Sonrió de manera magnifica…
“A mí, me habría encantado…” señaló, empezando a dar breves saltos…
“¿Quieres hacerlo de nuevo?”
Sorpresivamente, dijo que sí, y no podía quejarme.
Ciertamente, quería descargar las fantasías acumuladas que me quedaban por Marisol, pero como le había informado al comienzo, no se trataba que solo yo descargara mis gustos.
Para la relación que teníamos con Hannah, hacer el amor no se restringía al dormitorio o a estar acostados en el lecho, como le ocurre con su esposo. Era una sensación que nos embargaba, no necesariamente ligada a la lujuria, dado que en varias ocasiones, la tomé por el simple hecho que un acontecimiento me había hecho feliz y necesitaba de alguien para compartir esa felicidad, como cuando mis pequeñitas aprendieron a caminar.
Lo que si debo destacar es que durante la segunda vez, nuestra sensibilidad al tacto había cambiado: ya agarraba firmemente su trasero y lo guiaba sobre mí, sin tantos jadeos como antes y aunque mi anular hostigaba su retaguardia, no variaba en lo absoluto la intensidad de sus besos.

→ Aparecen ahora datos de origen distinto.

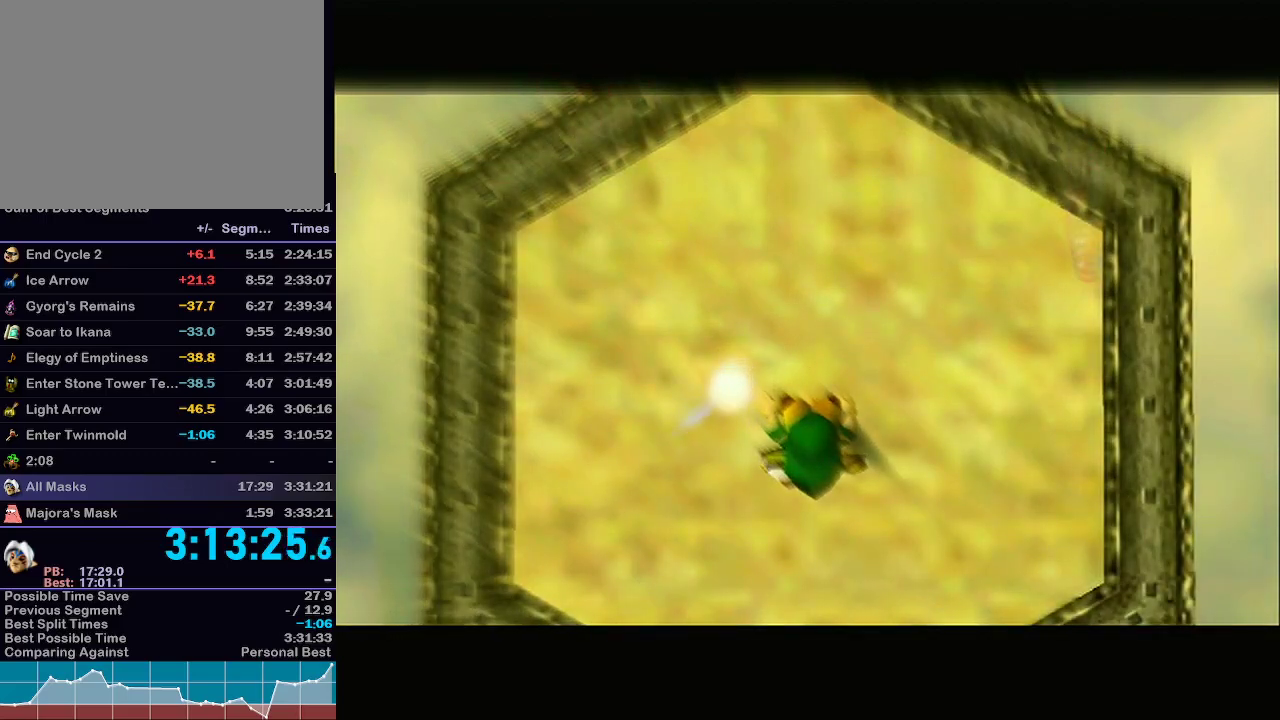
{"buttons": [], "left_stick": "center", "right_stick": "center", "events": [[83, "A", "down"], [83, "B", "down"], [183, "A", "up"], [183, "B", "up"]]}
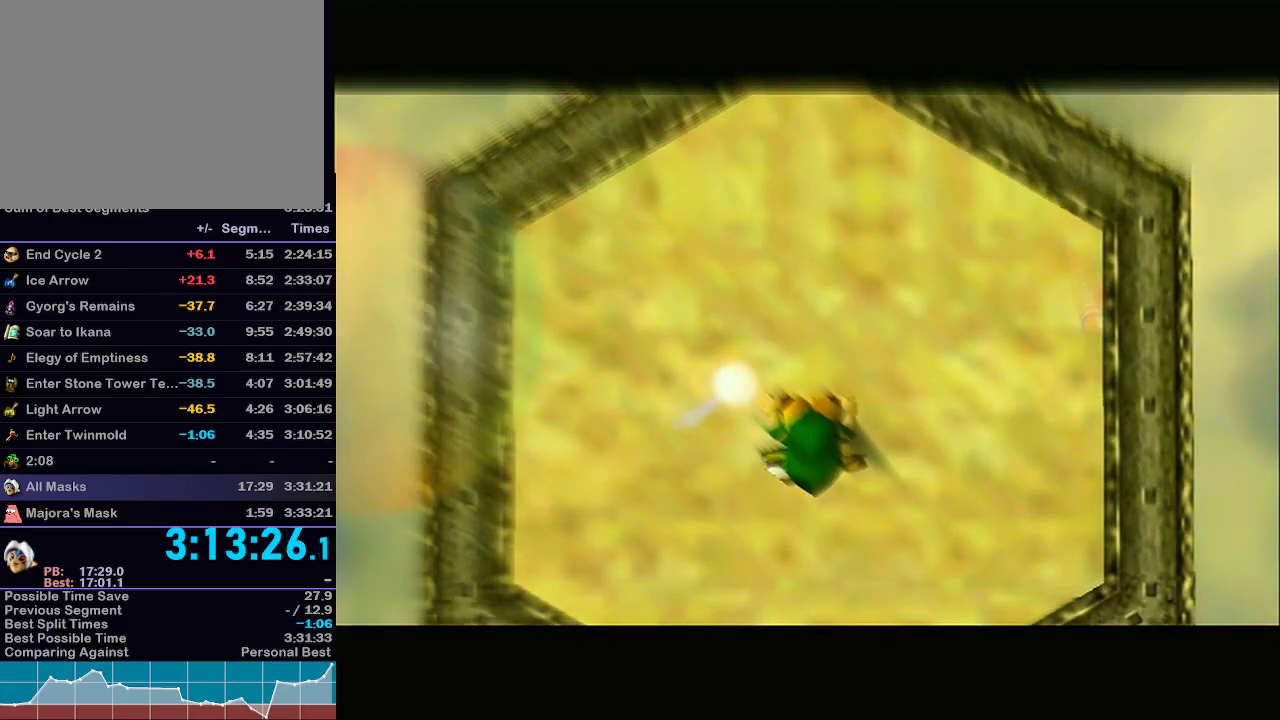
{"buttons": [], "left_stick": "center", "right_stick": "center", "events": []}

Ella, a su vez, se afirmaba con mayor ahínco a mi cintura, rozando sus pechitos sobre mi tórax y empezando el vaivén.
Lo que también me percataba era que nuestro ritmo era mucho más lento, en el sentido que ya no había esa calentura inicial y desesperada que nos había embargado al comienzo, sino que era un pasar más pacífico que nos iba llevando a aquello.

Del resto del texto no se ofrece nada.